Mi certeza, por algún motivo, era plena, todo mi cuerpo de pronto, contrario a lo que se pensaría en una situación tan tensa, se relajó, yo tenía aquellas sensaciones de calma, ¿cómo era posible? Y además, ¿cómo fue que no me dejaron por la siguiente hora y media?

Entré como en un mantra, meditaba y hacía oración. Creía en lo invisible. Pensé: – todo estará bien. Mi hijo estará bien, no habrá secuelas. –

Antes de ingresar a aquel hospital buscando ayuda, nos hallábamos disfrutando de una tarde soleada, la fresca brisa del viento, una limonada y los chicos en la alberca nadando felices con amigos que vinimos a ver a otra ciudad, mientras yo los observaba embelesada.

Tomé una foto de mis pies entrelazados, el borde del camastro en que reposaba y la imagen desenfocada del agua y la gente.  La envié a mis amistades diciendo: – aquí sufriendo, ¿a qué hora llegan?

Segundos después, la amiga de mi hijo caminaba hacia mí: – estaba haciendo “bucitos” y me dijo que se sentía un poco mareado, lo recordé, de modo que lo saqué del agua cuando vi que no se movía y lo coloqué en la orilla.

Lo que siguió a continuación, fueron una serie de eventos que desembocaron en llegar al hospital.

Yo sacando del agua el inerte cuerpo de mi hijo.
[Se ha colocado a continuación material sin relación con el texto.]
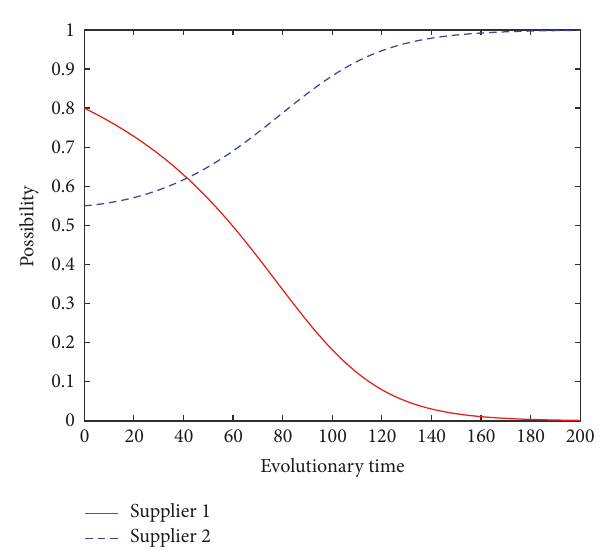
Figure 3: The evolutionary process of product 2.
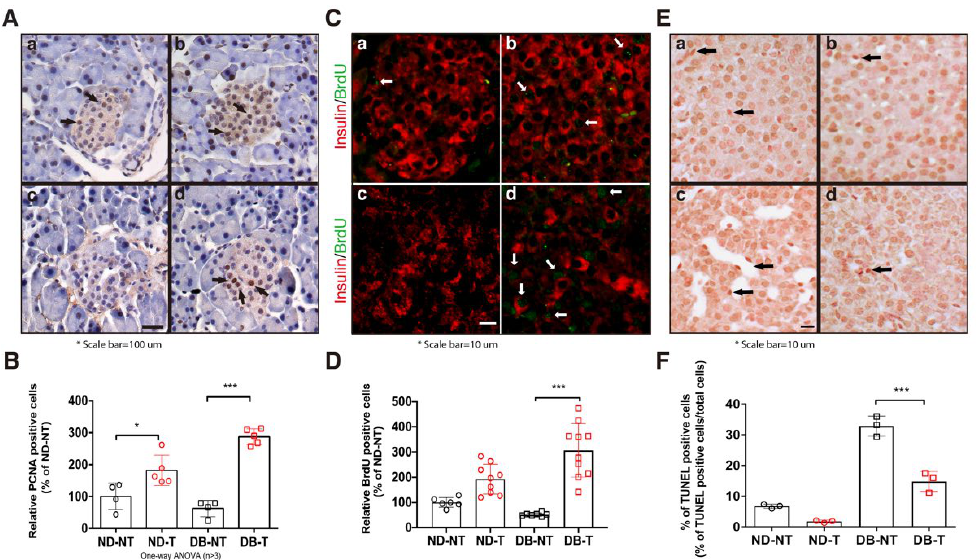
Figure 2. Effect of hydrolyzed SF on pancreatic β -cell proliferation and death in the pancreatic tissue. ( A ) Immunohistochemistry of pancreatic islets with antibody against the proliferating cell nuclear antigen (PCNA). Arrows point to representative PCNA-positive nuclei. ( a : ND-NT, b: ND-T, c : DB-NT, and d : DB-T) ( B ) Quantification of PCNA-positive pancreatic β -cells ( n > 4). Data are presented as mean ± SEM. One-way ANOVA, * p < 0.05, *** p < 0.001. ( C ) BrdU staining of pancreatic islets with the anti-BrdU antibody. White arrows indicated representative BrdU-positive signals. ( a : ND-NT, b : ND-T, c : DB-NT, and d : DB-T) ( D ) Quantification of BrdU-positive pancreatic β -cells ( n > 6). Data are presented as mean ± SEM. One-way ANOVA, *** p < 0.001. ( E ) TUNEL assay using the pancreatic islets from each experimental group. Arrows point to representative TUNEL-positive nucleus. ( F ) Quantification of percent of TUNEL-positive pancreatic β -cells (% of TUNEL positive cells / Total cells) ( n > 3). Data are presented as mean ± SEM. One-way ANOVA, *** p < 0.001.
Yo recargando mi cuerpo sobre el suyo para dar compresiones en su pecho.

Él inconsciente, él convulsionando, él frío.

Los paramédicos llegando, los paramédicos luchando por canalizar una vía sanguínea, los paramédicos subiéndolo en la ambulancia y yo con ellos.

Yo abrazando a mi hijo mientras él convulsionaba en la camilla y yo chocaba contra todo, en tanto, la paramédica me recomendaba sentarme pero yo ignoraba su orden, sólo quería saltar aquel tráfico agónico. El tiempo no fue definible hasta que llegué a sentarme en aquella silla y entonces, pareció correr como en cámara lenta, con nadie a mi lado mas que mis pensamientos, mis sensaciones, la escucha lejana del arduo trabajo dentro de aquella estancia, hasta que vi que se reabrió la puerta y con un rostro lívido que jamás olvidaré, un personaje en ropa de mundillo sanitario me dijo: – Ya puede pasar señora, lo hemos salvado “por los pelos” pero…
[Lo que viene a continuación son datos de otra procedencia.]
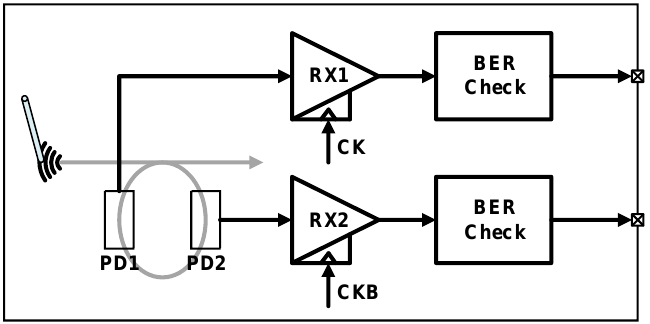
Figure 7. Monolithic receiver with PD splitting [46].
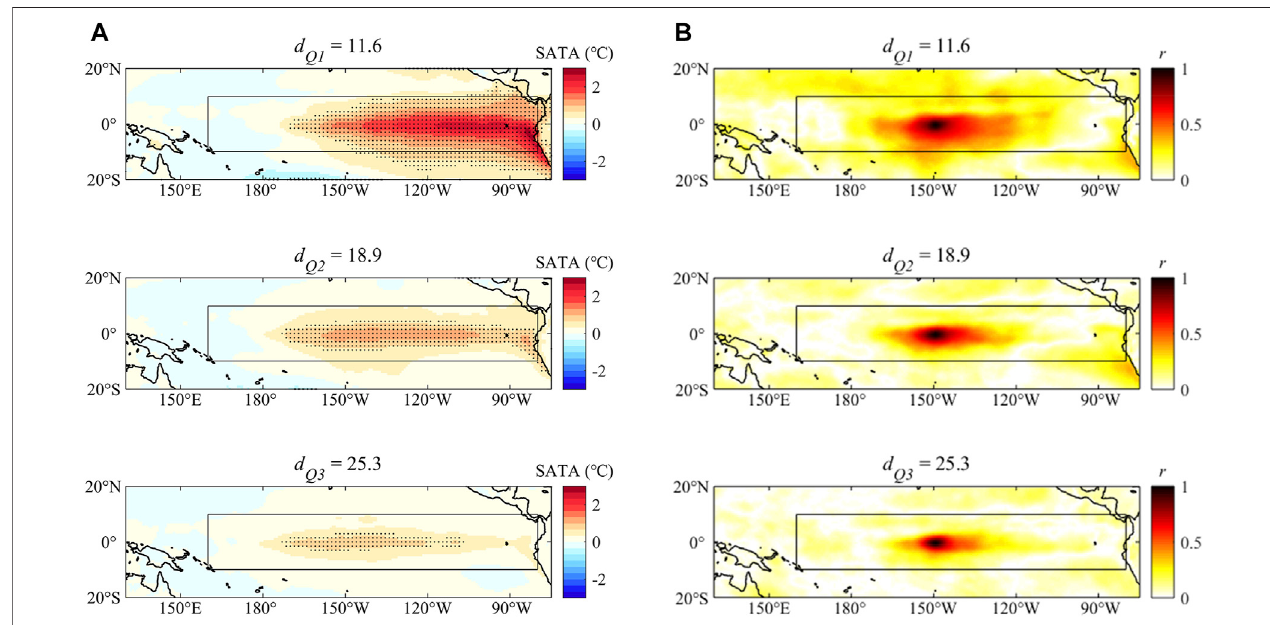
FIGURE 6 | Comparison of the SATA patterns between high and low dimensions (during El Niño episodes). (A) Composite SATA patterns with (top panel) the d Q 1 group (average of d SATA : d Q 1 = 11.6), (middle panel) the d Q 2 group (average of d SATA : d Q 2 = 18.9), and (bottom panel) the d Q 3 group (average of d SATA : d Q 3 = 25.3). (B) Same as (A) , but for the cross-correlation (i.e., r ) of SATAs between each grid and the grid at the central Paci fi c (150 ° W, 0 °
Esa última palabra debió de haber podido destrozar mi esperanza, sin embargo, no sucedió, porque primero, me sentí aliviada de que “mi güero”, mi pequeño, hubiera salido airoso de aquel encuentro con la muerte.
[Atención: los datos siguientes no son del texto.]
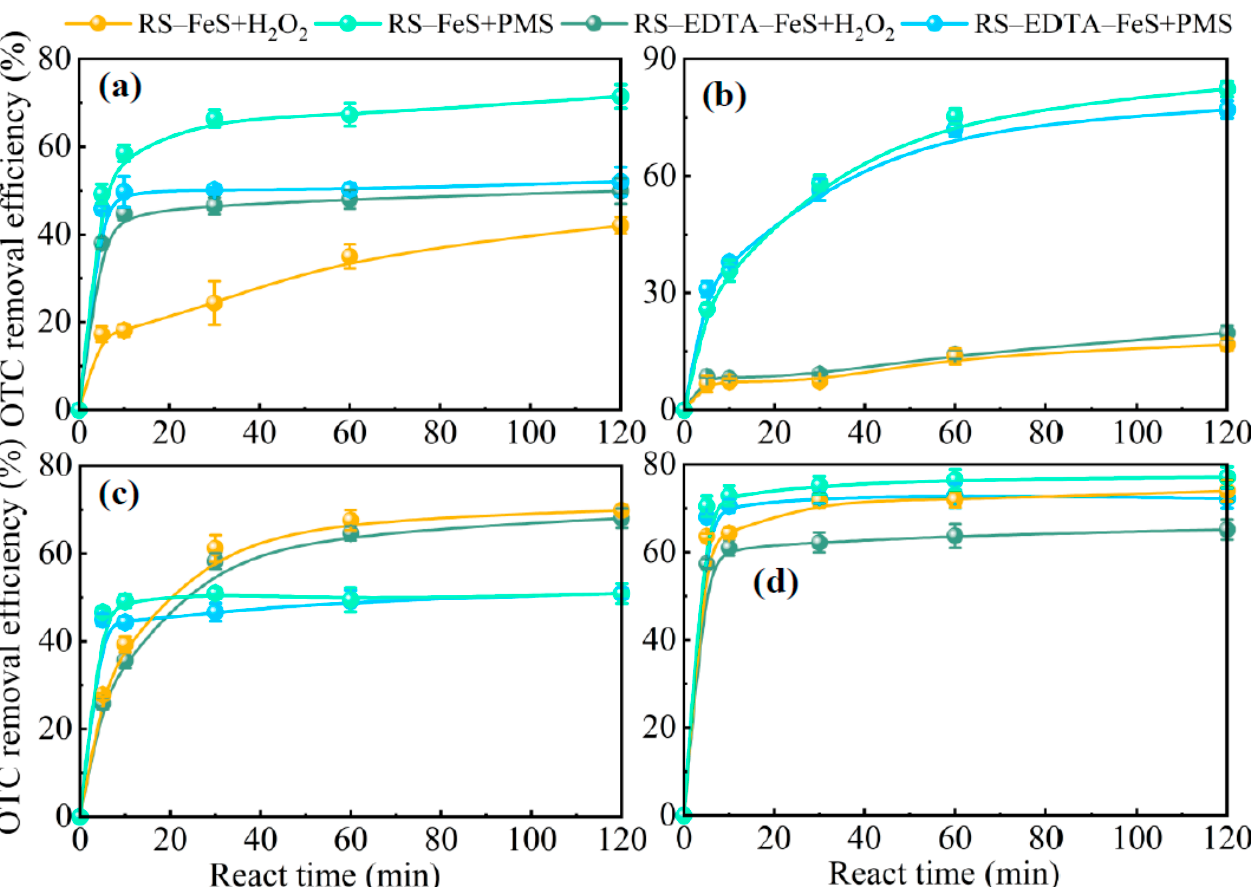
Figure 7. The effect of coexisting CH 3 OH ( a ), Na 2 CO 3 ( b ), fulvic acid ( c ), and NaCl ( d ) substances on OTC degradation from the RS–FeS/PMS, RS–EDTA–FeS/PMS, RS–FeS/H 2 O 2 , and RS–EDTA– FeS/H 2 O 2 system (C 0 = 20.00 mg L − 1 , [PMS] = 0.20 g L − 1 , [H 2 O 2 ] = 6.60 mM, initial pH in H 2 O 2 system = 3.00, initial pH in PMS system = 6.00).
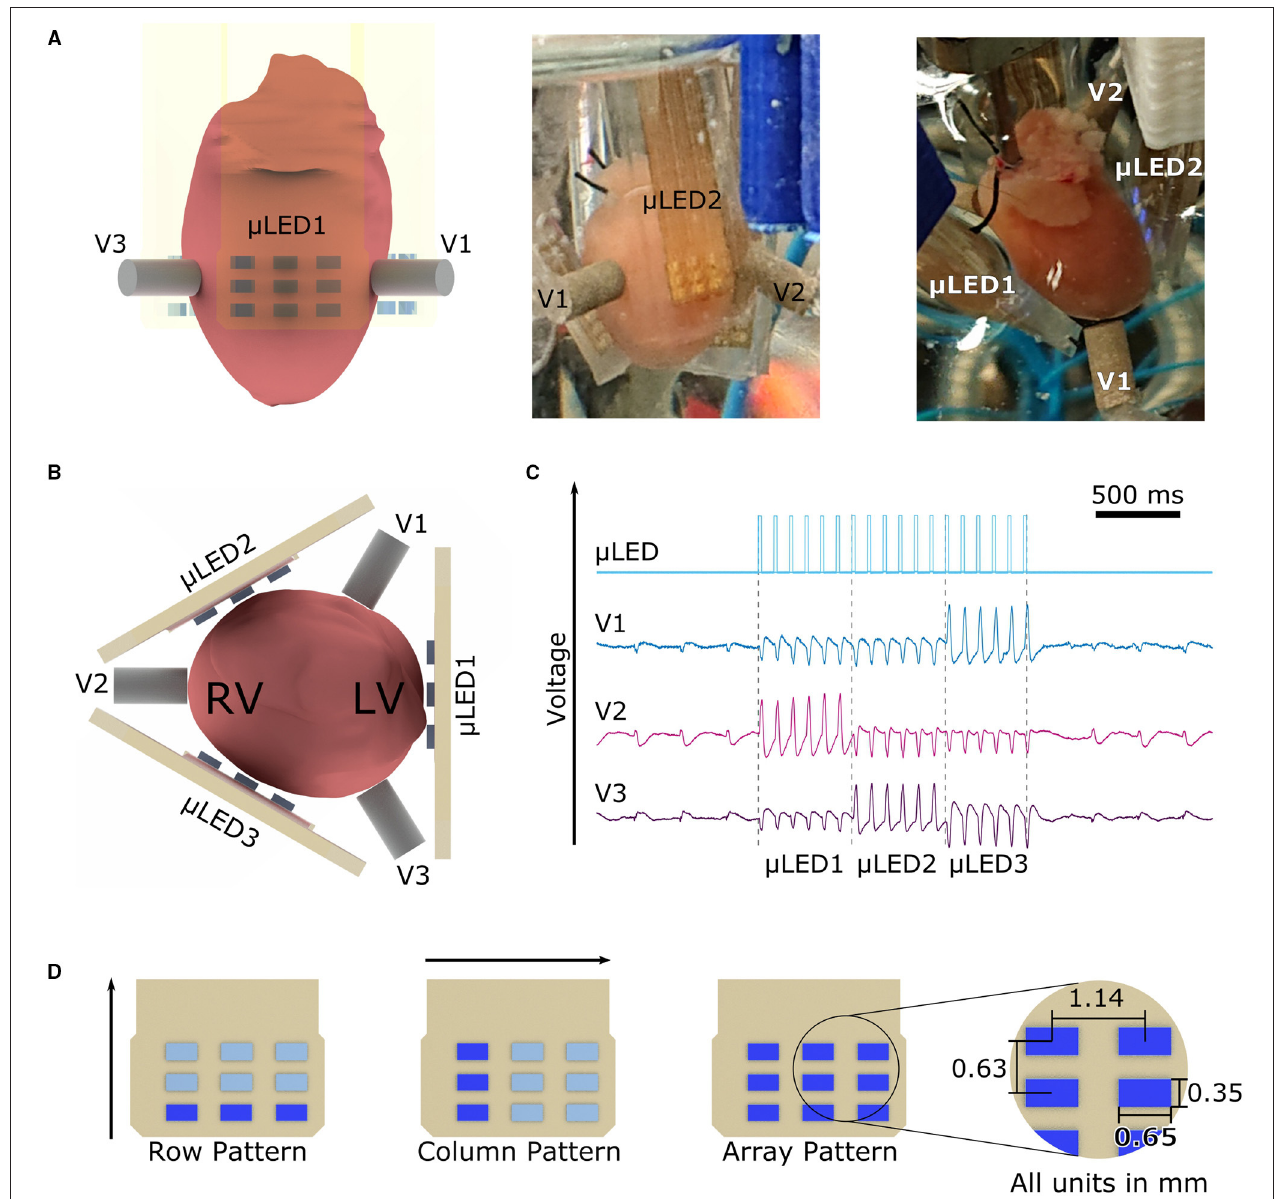
FIGURE 1 | Experimental setup with three lead ECGs, three µ LED arrays, and illumination patterns used. (A) The murine heart was encompassed by three µ LED arrays and three ECG Electrodes as shown in all panels from different angles. (B) µ LED1 was always positioned onto the left ventricle of the heart, following µ LED arrays were positioned with a 120 ◦ angle with respect to each other. In a similar way, the ECG electrodes V1, V2, and V3 are positioned in the space between µ LED arrays. (C) ECG recording showing the photostimulation given by the µ LED array and the corresponding responses measured by V1, V2, and V3 electrodes. The change of polarity, as well as the change in amplitude, demonstrate that the chosen measuring electrode registers the highest potential when the opposite µ LED array is activated (D) Applied illumination patterns. The row pattern initiates illumination in the lower row of every array at the given frequency and pulse width, the column pattern starts with the left column and rotates around the heart with the parameters set. The array pattern activated the nine µ LEDs at the same time in µ LED1 then turned off after the given pulse width, similarly, µ LED2 was then activated, and finally µ LED3 irradiated the heart at last. The spacing of the µ LED in x-direction is 1.14mm and in y-direction is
Entré a donde estaba. Me impacté. Su ausente mirada me abofeteó el ánimo como un grito capaz de sacudir mi certeza. Temblé por primera vez desde que los sucesos se dispararon en una secuencia de frenesís imparables pero, una voz interna me pidió calma y luego, acepté, lo que fuera, lo que podría ser. Me dije que podría con eso y más, que por él estaba dispuesta a superarlo todo. Me abracé a su cuerpo frío que aún convulsionaba. Le quise compartir calor, que él supiera que estaría para él, se lo dije al oído, pero no me respondió, y ese frío, lo capté yo.

Y sin embargo, algo me dijo que… Yo no dudaba, sé que no dudé. Esperé y por muchos minutos, froté su cuerpo, daba masaje en sus piernas heladas, aunque su mirada lo estaba más. Y de pronto… San abrió su garganta y dijo: – ma-ma-ma-má, te-te-ten-go frí-o –

Mi mirada sufrió un cambio, pero fue mi alma la que se llenó de luz.

Y supe… Que había creído en lo invisible, antes de saberlo, que había creído en lo increíble, aún antes de verlo.

Agradecí, lo hice como siempre, pero también como nunca lo había hecho. Respiré por fin.